What to work on
Return the records exactly, keeping every line as it is.
** Dataset content follows **
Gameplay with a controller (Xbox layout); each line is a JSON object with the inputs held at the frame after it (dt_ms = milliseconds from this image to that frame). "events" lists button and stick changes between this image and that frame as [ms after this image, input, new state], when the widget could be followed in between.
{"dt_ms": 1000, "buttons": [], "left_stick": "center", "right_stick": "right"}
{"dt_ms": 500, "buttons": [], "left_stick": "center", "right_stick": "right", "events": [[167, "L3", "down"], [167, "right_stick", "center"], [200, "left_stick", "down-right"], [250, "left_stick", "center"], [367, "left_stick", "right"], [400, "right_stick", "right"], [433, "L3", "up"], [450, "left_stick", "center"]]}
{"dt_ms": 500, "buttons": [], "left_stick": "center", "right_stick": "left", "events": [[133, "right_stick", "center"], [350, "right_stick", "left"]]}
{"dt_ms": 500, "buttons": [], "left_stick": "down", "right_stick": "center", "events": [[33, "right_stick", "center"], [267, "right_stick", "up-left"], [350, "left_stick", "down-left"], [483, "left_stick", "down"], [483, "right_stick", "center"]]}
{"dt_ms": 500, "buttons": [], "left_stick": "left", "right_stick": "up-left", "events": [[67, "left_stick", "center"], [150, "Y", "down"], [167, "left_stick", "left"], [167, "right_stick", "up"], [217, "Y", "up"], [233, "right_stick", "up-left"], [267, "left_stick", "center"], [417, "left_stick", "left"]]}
** End of Dataset content **
Result
Gameplay with a controller (Xbox layout); each line is a JSON object with the inputs held at the frame after it (dt_ms = milliseconds from this image to that frame). "events" lists button and stick changes between this image and that frame as [ms after this image, input, new state], when the widget could be followed in between.
{"dt_ms": 1000, "buttons": [], "left_stick": "center", "right_stick": "right"}
{"dt_ms": 500, "buttons": [], "left_stick": "center", "right_stick": "right", "events": [[167, "L3", "down"], [167, "right_stick", "center"], [200, "left_stick", "down-right"], [250, "left_stick", "center"], [367, "left_stick", "right"], [400, "right_stick", "right"], [433, "L3", "up"], [450, "left_stick", "center"]]}
{"dt_ms": 500, "buttons": [], "left_stick": "center", "right_stick": "left", "events": [[133, "right_stick", "center"], [350, "right_stick", "left"]]}
{"dt_ms": 500, "buttons": [], "left_stick": "down", "right_stick": "center", "events": [[33, "right_stick", "center"], [267, "right_stick", "up-left"], [350, "left_stick", "down-left"], [483, "left_stick", "down"], [483, "right_stick", "center"]]}
{"dt_ms": 500, "buttons": [], "left_stick": "left", "right_stick": "up-left", "events": [[67, "left_stick", "center"], [150, "Y", "down"], [167, "left_stick", "left"], [167, "right_stick", "up"], [217, "Y", "up"], [233, "right_stick", "up-left"], [267, "left_stick", "center"], [417, "left_stick", "left"]]}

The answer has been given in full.